__Selected extract__:
[Start of section]

Tuesday, October 29, 2013

Actual Timely Notice of a Bankruptcy = Due Process and an Obligation to Investigate (9th Cir. BAP Unpublished)

If you know about a bankruptcy case then you are obligated to investigate to determine the dates to object to the discharge and to file a proof of claim.  Actual written notice is not necessary.  Moreover, notice to an agent of the creditors such as its attorney constitutes notice. 

In the recent 9th Cir. BAP Case the Debtor utilized the creditors wrong address but the creditor received actual notice within 3 days of the bankruptcy filing.  Despite such notice, the creditor did nothing until it was too late.  The creditor filed a motion requesting authority to file a late filed proof of claim and a late objection to discharge proceeding. The BAP determined that under 9th Cir. Law, actual notice is tantamount to notice and denied the motions.

In re Calderon - 9th Cir BAP Unpublished

Property Abandoned is Stil Subject to the Automatic Stay Until the Stay is Terminated (9th Cir. BAP Published)

Once property is abandoned the property is no longer property of the Bankruptcy Estate as it reverts in the Debtor as of the date of the filing of the petition (just like no bankruptcy was filed).  However, the property is still subject to the automatic stay under 362(a)(5).  By utilizing statutory construction, the BAP found that despite the abandonment and the Bankruptcy Court's belief that the stay is terminated upon abandonment, the property was still subject to the stay. An interesting and well developed decision.

In re Gasprom 9th Cir. BAP

Wednesday, October 16, 2013

A Christmas Tree Story - Was the Bank Secured in the Christmas Trees (I know it's only October so it is a bit early for a Christmas case) 9th Cir. BAP - Unpublished

Twas about 60 days before Christmas and all through the BAP House a decision was made finding that the UCC Financing Statement adequately described the Bank's collateral in one million Christmas Trees.

Feel free to read about descriptions of collateral....

[End of section]

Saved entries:

[Start of section]

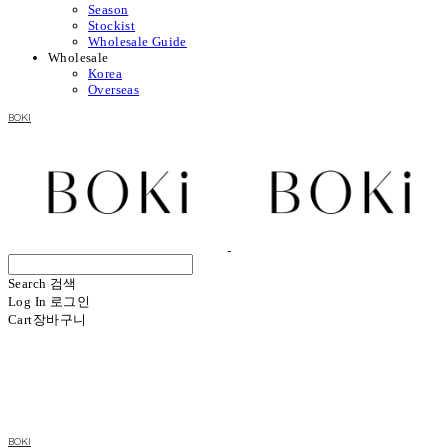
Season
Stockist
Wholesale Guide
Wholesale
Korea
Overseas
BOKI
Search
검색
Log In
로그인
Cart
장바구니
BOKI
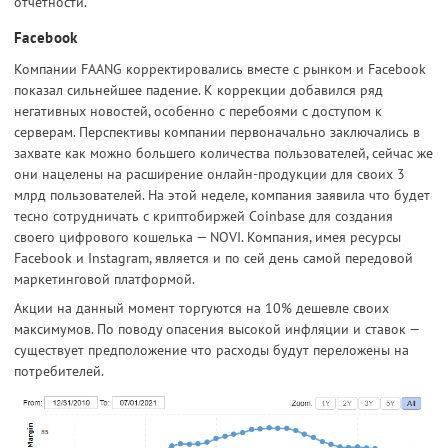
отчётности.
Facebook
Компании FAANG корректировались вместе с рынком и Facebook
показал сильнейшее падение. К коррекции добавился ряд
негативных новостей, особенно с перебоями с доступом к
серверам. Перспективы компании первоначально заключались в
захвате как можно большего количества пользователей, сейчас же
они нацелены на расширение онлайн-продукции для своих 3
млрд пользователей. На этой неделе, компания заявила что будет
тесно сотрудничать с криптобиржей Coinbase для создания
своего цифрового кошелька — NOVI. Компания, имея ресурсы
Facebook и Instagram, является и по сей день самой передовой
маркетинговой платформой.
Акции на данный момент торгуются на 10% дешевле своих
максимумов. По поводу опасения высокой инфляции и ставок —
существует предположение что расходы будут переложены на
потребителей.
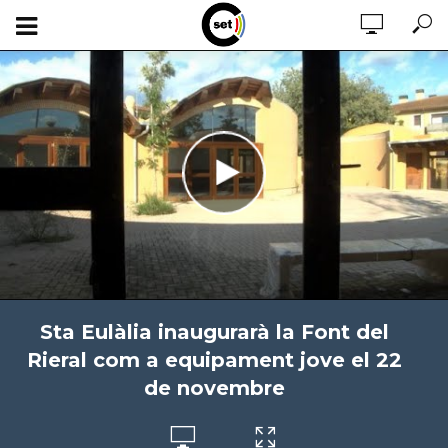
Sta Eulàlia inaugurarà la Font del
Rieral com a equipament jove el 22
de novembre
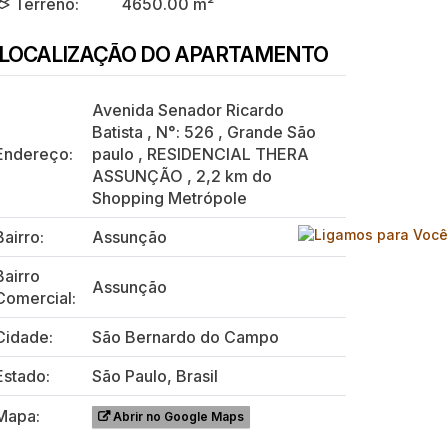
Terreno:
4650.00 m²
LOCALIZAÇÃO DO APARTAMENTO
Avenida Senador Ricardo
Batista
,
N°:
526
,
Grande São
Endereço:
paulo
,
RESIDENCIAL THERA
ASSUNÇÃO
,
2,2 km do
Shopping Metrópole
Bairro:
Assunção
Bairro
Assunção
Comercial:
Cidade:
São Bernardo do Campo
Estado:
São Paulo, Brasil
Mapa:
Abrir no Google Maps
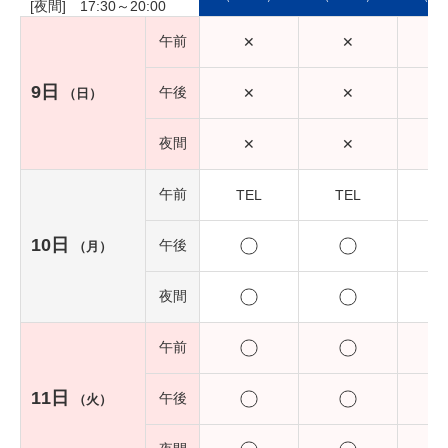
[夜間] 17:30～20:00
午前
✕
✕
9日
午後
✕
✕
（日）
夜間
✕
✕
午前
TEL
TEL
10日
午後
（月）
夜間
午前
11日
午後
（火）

[End of section]

__Work task 1__:
According to the blog post, how soon after the bankruptcy filing did the creditor in the Calderon case receive actual notice?
__Work task 2__:
Write out the part of the blog post starting at "In re Gasprom" and ending at "descriptions of collateral....", switching "collateral" to "security".
None of the items are needed.

__Answer space 1__:
Within 3 days of the bankruptcy filing.

__Answer space 2__:
In re Gasprom 9th Cir. BAP

Wednesday, October 16, 2013

A Christmas Tree Story - Was the Bank Secured in the Christmas Trees (I know it's only October so it is a bit early for a Christmas case) 9th Cir. BAP - Unpublished

Twas about 60 days before Christmas and all through the BAP House a decision was made finding that the UCC Financing Statement adequately described the Bank's security in one million Christmas Trees.

Feel free to read about descriptions of security....